Copy every line of the material below word for word, leaving out the pictures.
--- START MATERIAL PROVIDED ---
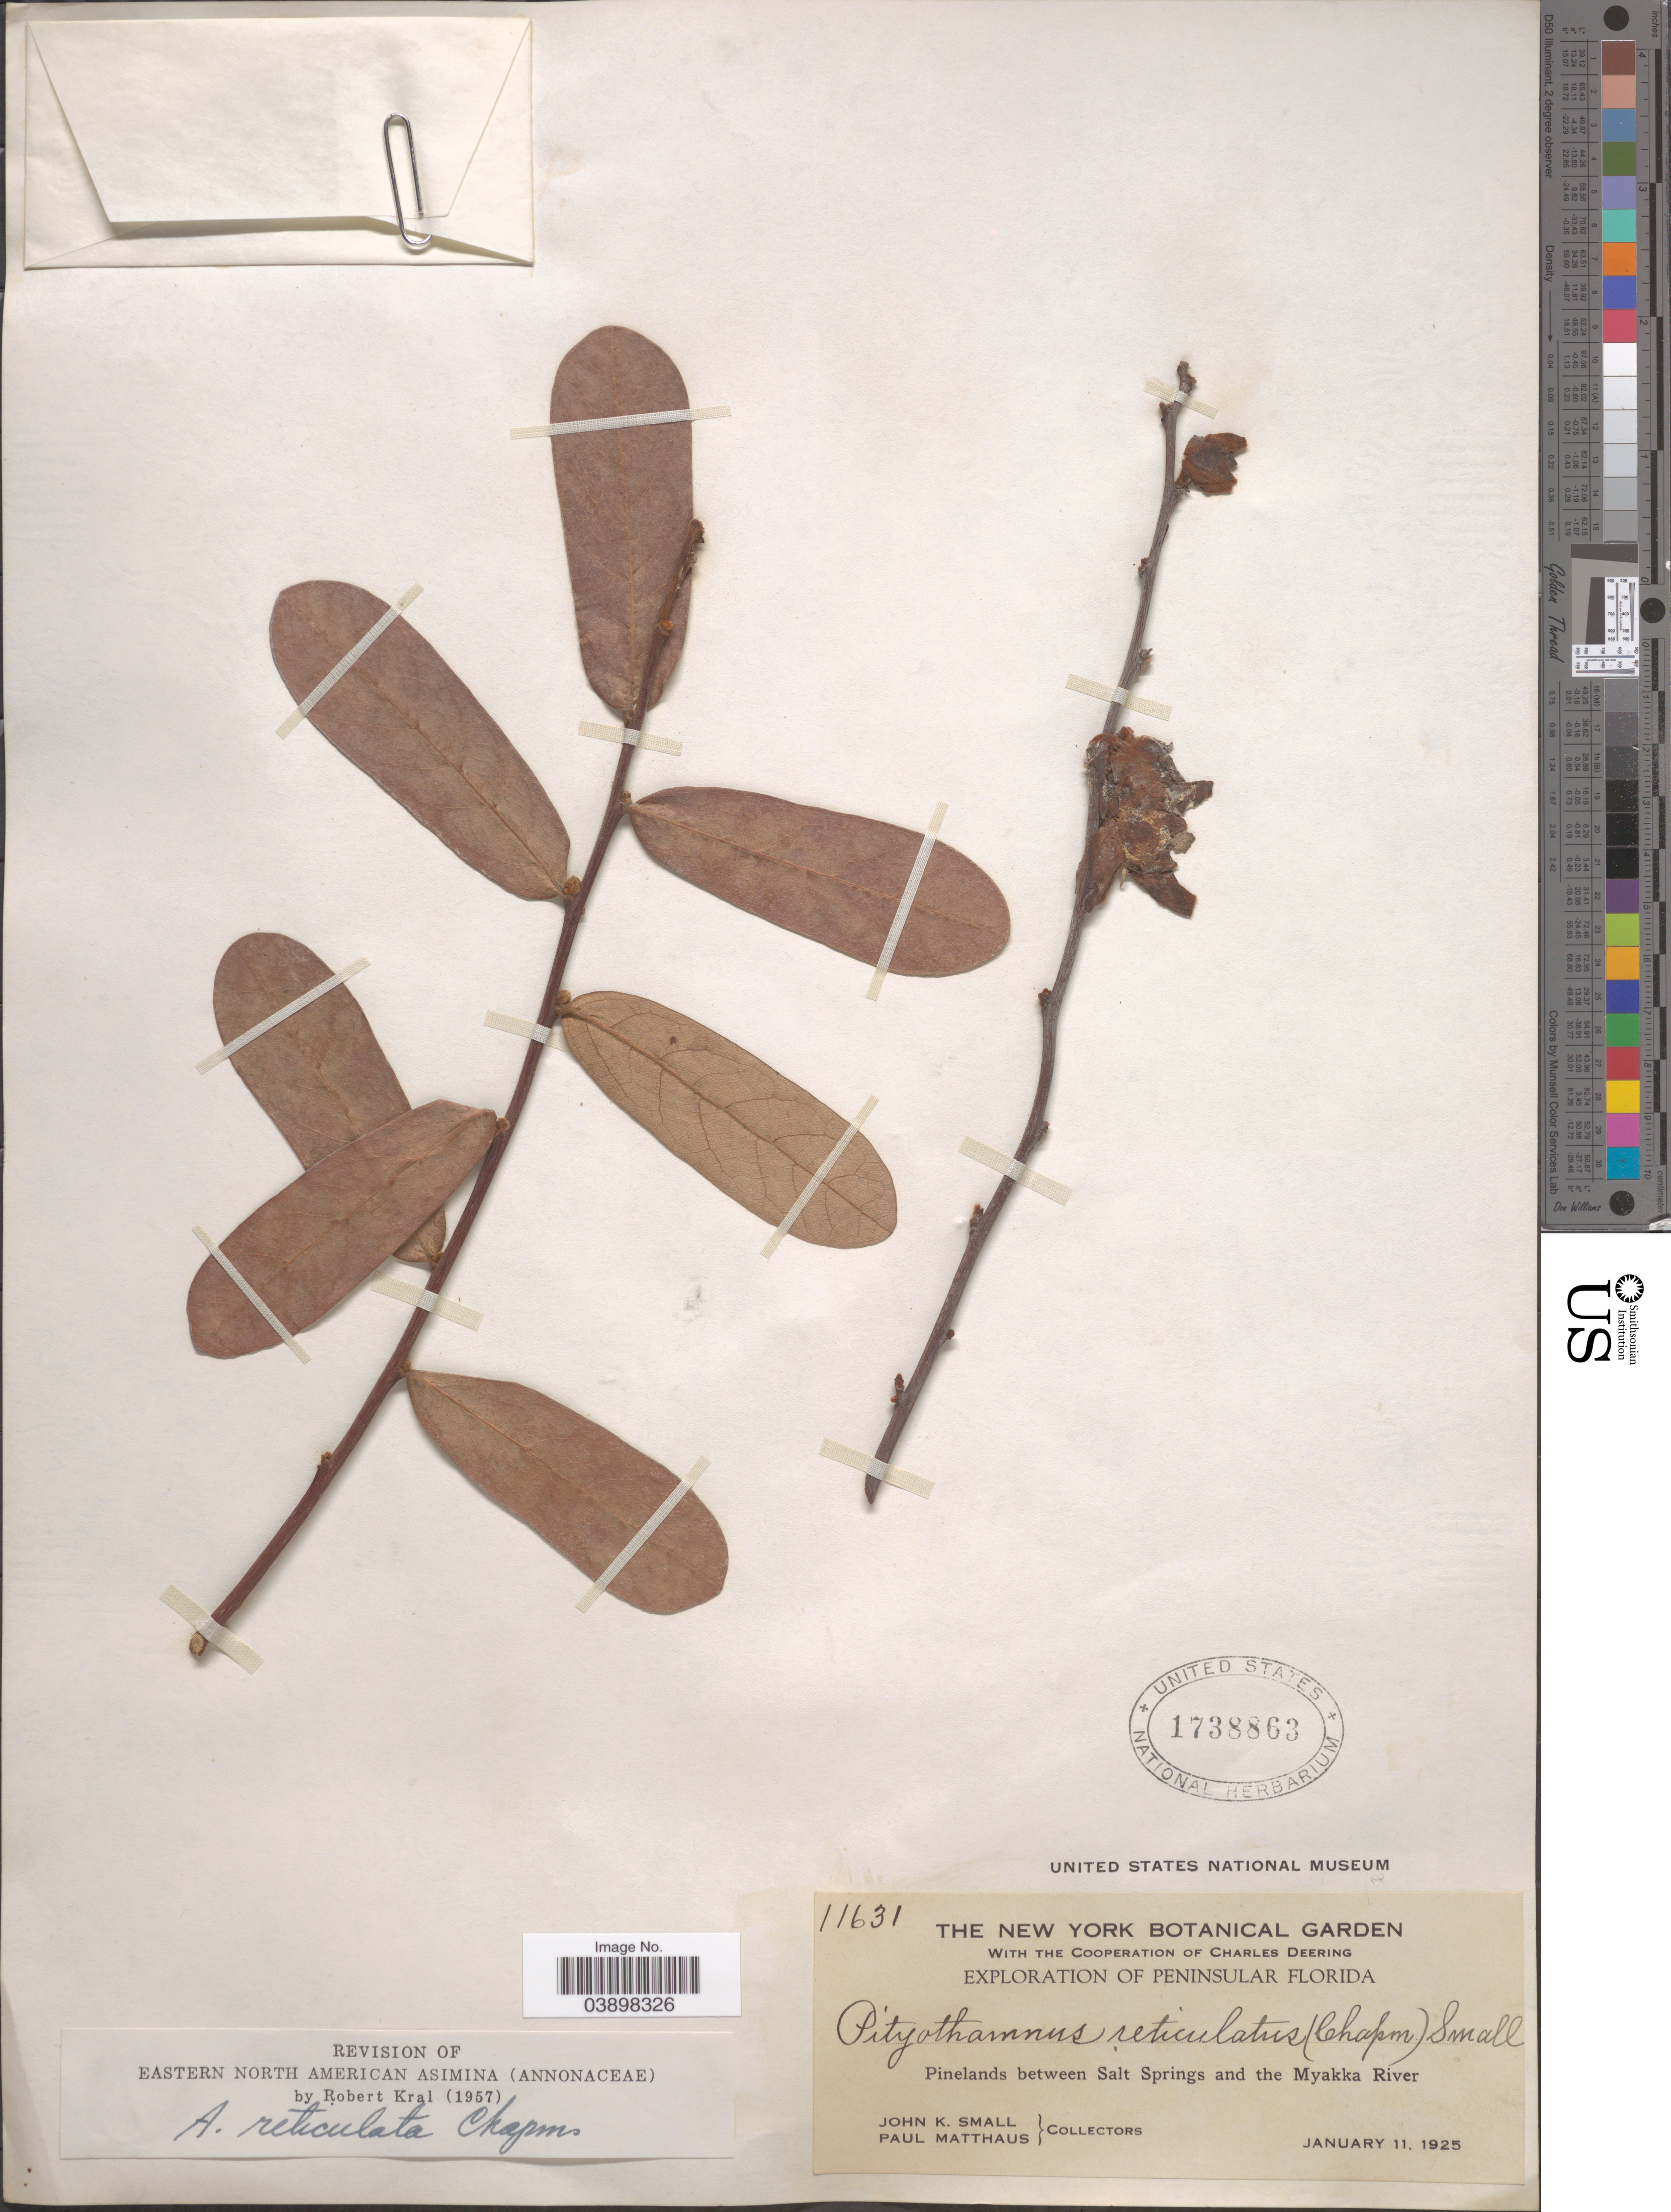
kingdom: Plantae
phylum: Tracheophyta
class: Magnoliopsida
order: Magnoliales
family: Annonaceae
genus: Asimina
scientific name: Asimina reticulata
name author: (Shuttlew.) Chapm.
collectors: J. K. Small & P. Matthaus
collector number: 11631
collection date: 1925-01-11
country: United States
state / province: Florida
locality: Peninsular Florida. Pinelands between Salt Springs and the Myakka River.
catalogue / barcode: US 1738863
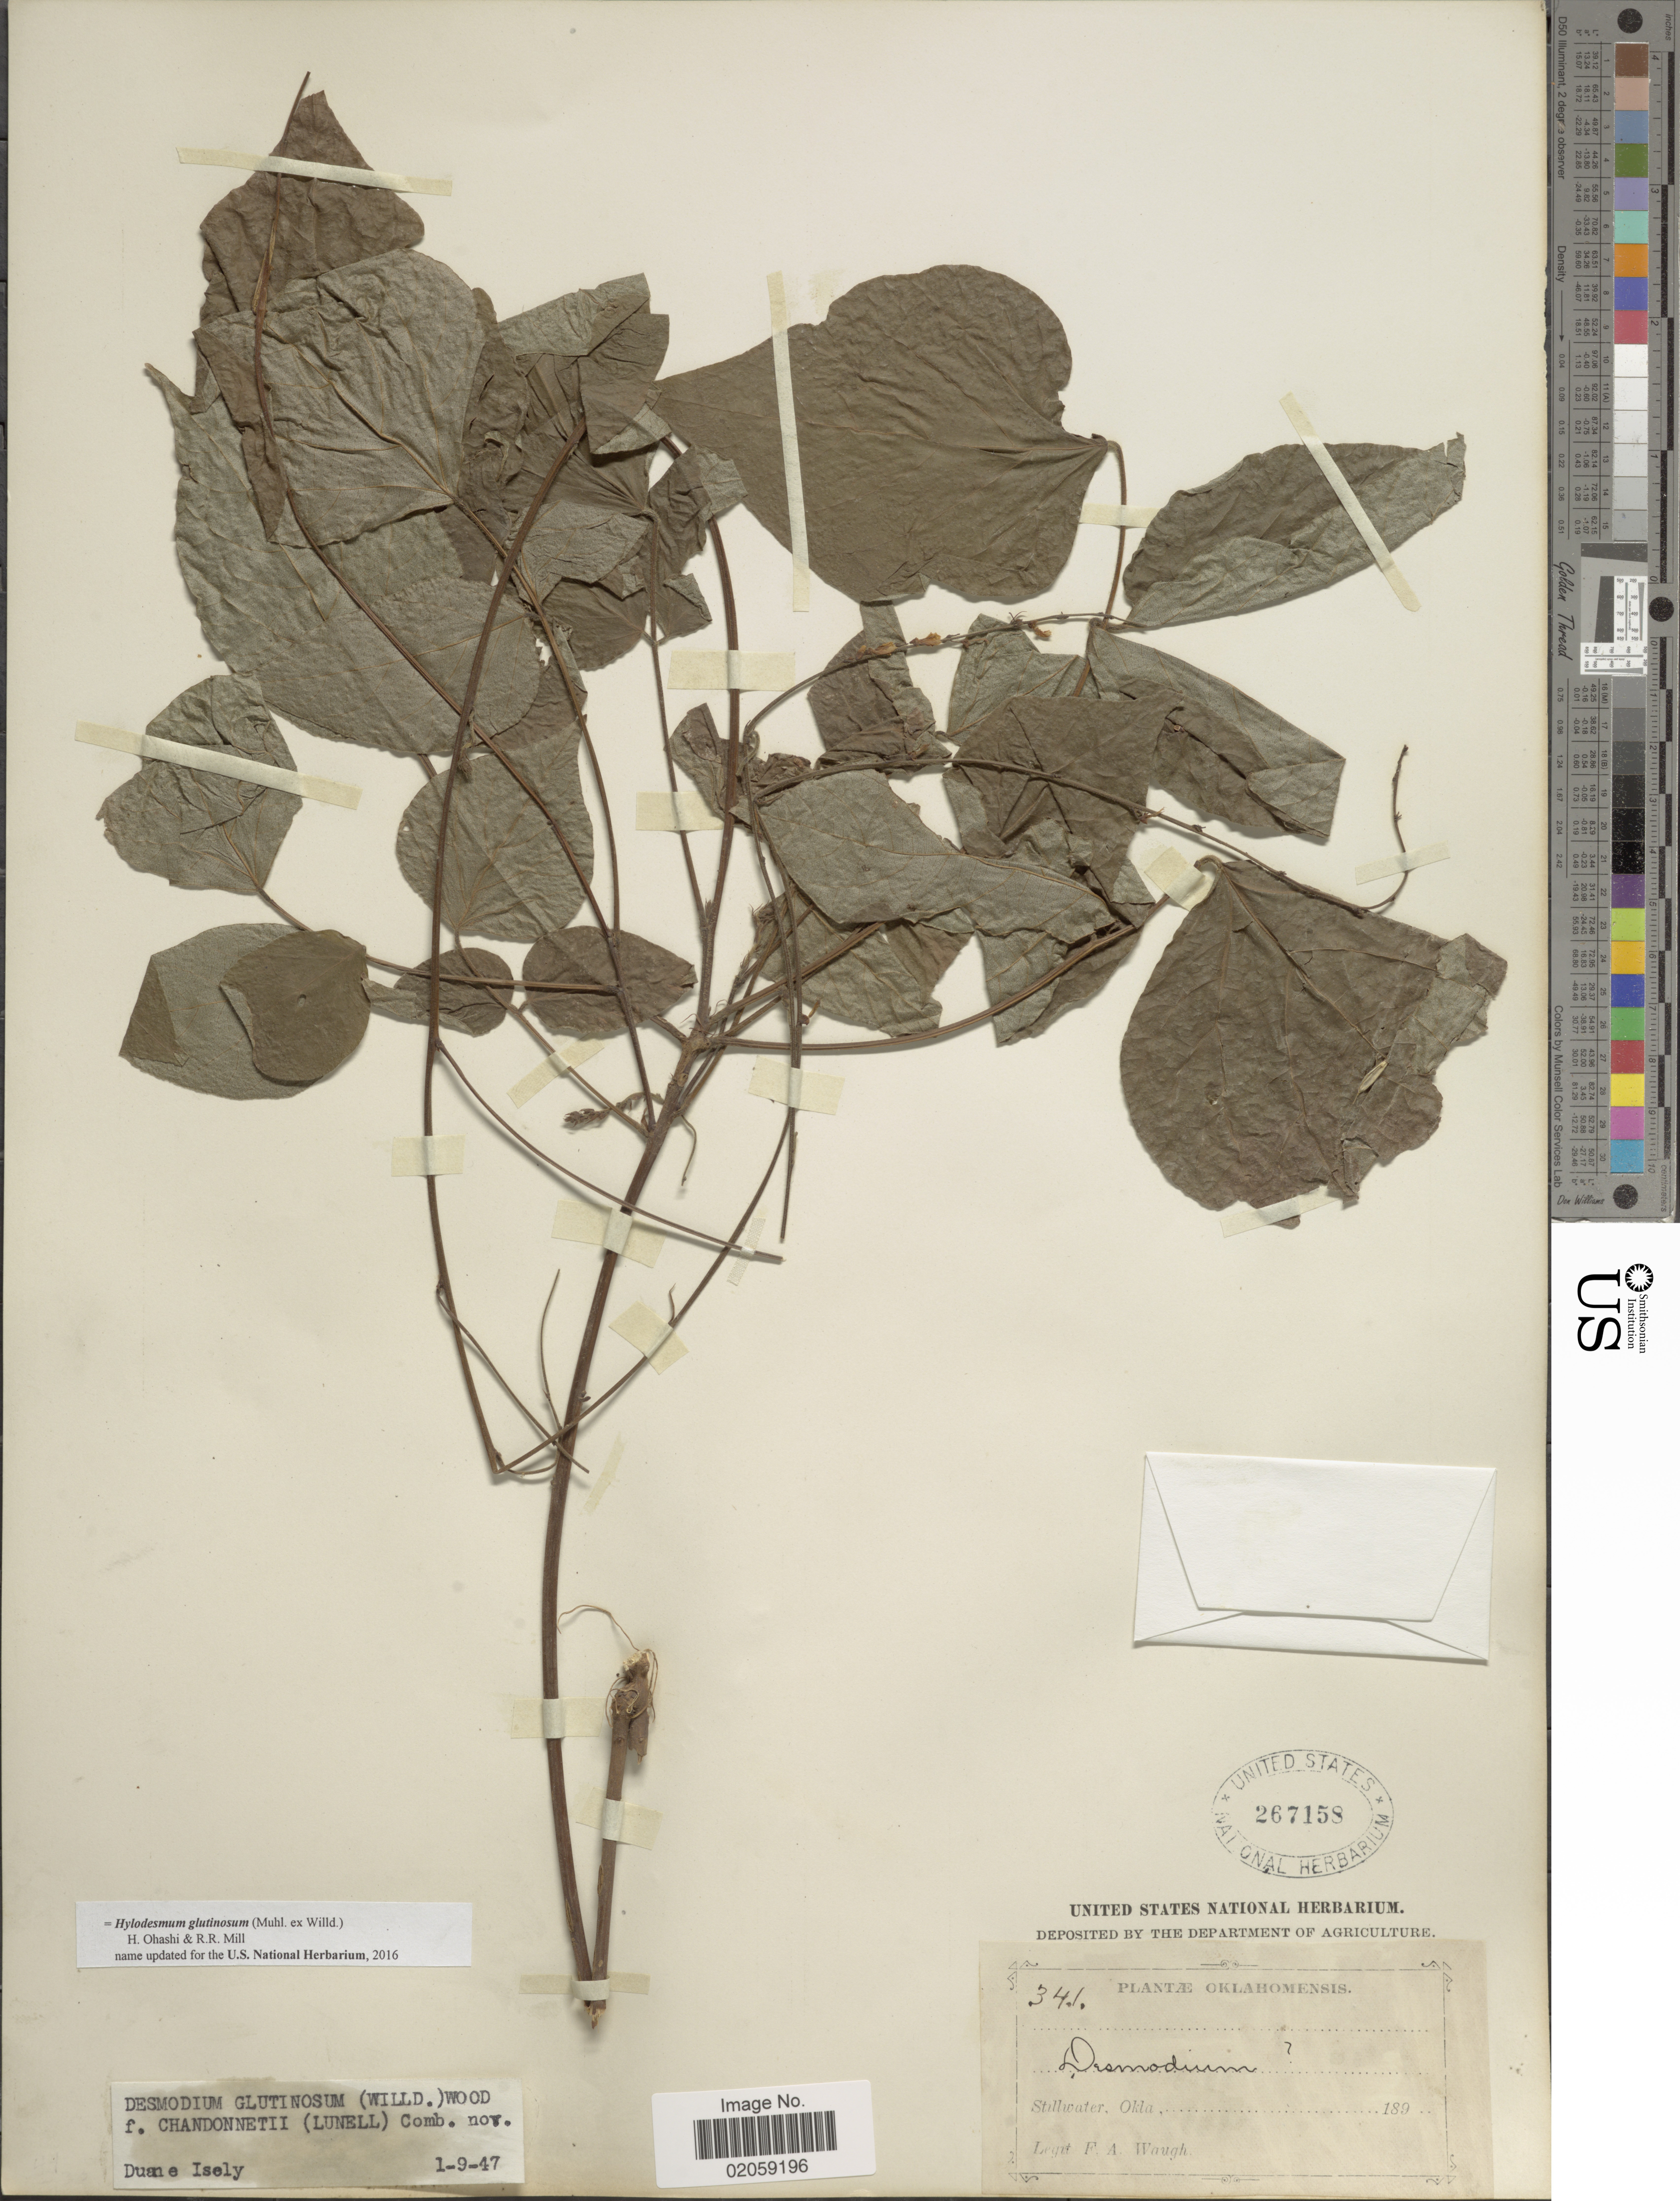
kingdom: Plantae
--- END MATERIAL PROVIDED ---
TASK RESULT:
kingdom: Plantae
phylum: Tracheophyta
class: Magnoliopsida
order: Magnoliales
family: Annonaceae
genus: Asimina
scientific name: Asimina reticulata
name author: (Shuttlew.) Chapm.
collectors: J. K. Small & P. Matthaus
collector number: 11631
collection date: 1925-01-11
country: United States
state / province: Florida
locality: Peninsular Florida. Pinelands between Salt Springs and the Myakka River.
catalogue / barcode: US 1738863
kingdom: Plantae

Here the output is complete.